Bernier, M., Fortin, J.P., Gauthier, Y., Gauthier, R., Roy, R., Vincent, P., 1999. Determination of Snow Water Equivalent using RADARSAT SAR data in eastern Canada. Hydrol. Process. 13, 3041–3051.
Li, H., Wang, Z., He, G., Man, W., 2017. Estimating snow depth and snow water equivalence using repeat-pass interferometric SAR in the northern piedmont region of the Tianshan Mountains. J. Sensors 2017.
Rignot, E., Echelmeyer, K., Krabill, W., 2001. Penetration depth of interferometric synthetic-aperture radar signals in snow and ice. Geophys. Res. Lett. 28, 3501–3504.
Shi, J., Dozier, J., 1995. Inferring snow wetness using C-band data from SIR-C’s polarimetric synthetic aperture radar. IEEE Trans. Geosci. Remote Sens. 33, 905–914.

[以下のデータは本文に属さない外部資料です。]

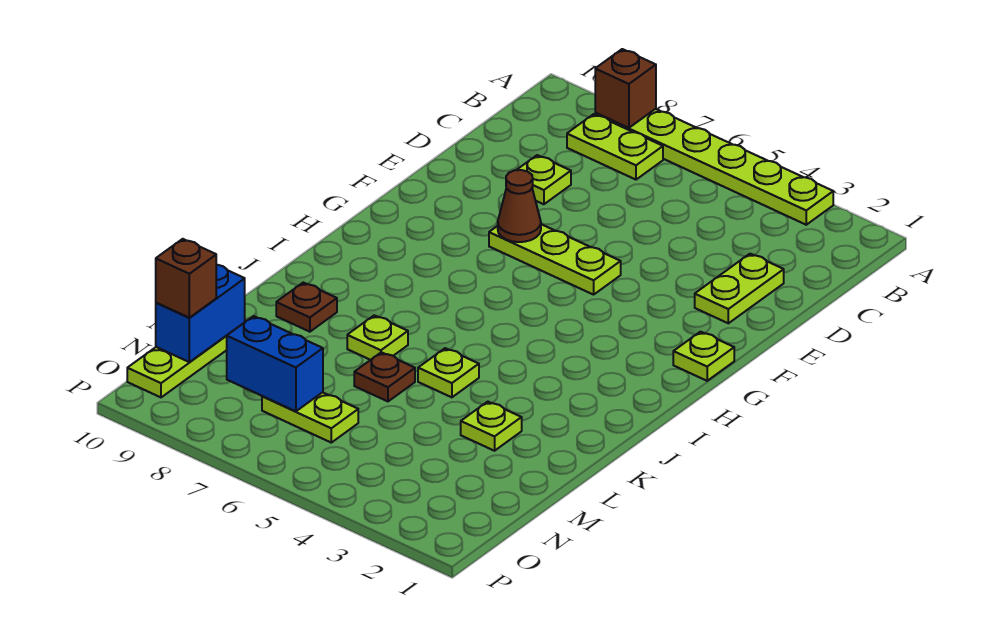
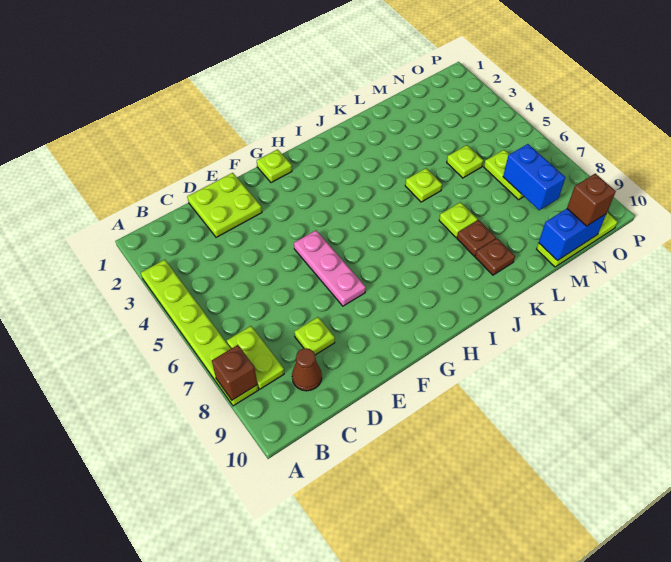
lime plate D2:E2 level 1 -> lime plate D1:E2 level 1
lime plate F5:F7 level 1 -> pink plate F5:F7 level 1
brown cone F7 level 2 -> brown cone C9 level 1
lime plate L3 level 1 -> lime plate M5 level 1
brown plate L6 level 1 -> brown plate K8 level 1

Shi, J., Dozier, J., Rott, H., 1993. Deriving snow liquid water content using C-band polarimetric SAR. Proc. IGARSS ’93 - IEEE Int. Geosci. Remote Sens. Symp. 1038–1041.

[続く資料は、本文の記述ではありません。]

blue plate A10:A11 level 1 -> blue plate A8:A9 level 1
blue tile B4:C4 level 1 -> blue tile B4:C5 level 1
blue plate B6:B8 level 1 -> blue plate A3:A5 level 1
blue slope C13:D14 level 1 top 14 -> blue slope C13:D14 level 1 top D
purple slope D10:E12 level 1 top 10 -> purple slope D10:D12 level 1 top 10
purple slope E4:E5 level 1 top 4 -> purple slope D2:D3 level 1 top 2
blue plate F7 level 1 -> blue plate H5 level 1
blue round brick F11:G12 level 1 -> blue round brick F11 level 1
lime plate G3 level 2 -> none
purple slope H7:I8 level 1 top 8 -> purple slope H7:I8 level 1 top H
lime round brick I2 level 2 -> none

Nagai, H., Watanabe, T., Tadono, T., Motohka, T., 2018a. Development of snow-depth map using ALOS-2. JpGU 2018 ACC28-04.
Nagai, H., Watanabe, T., Tadono, T., Motohka, T., 2018b. Feasibility assessment of SAR-derived snow-depth map for Japanese wet snow conditions. AGU2018 NH31D–1196.
Iyobe, T., Kawashima, K., 2016. Development of a quasi-real-time monitoring system for snow depth distribution in Japan. JSSI JSSE Jt. Conf. Nagoya 119.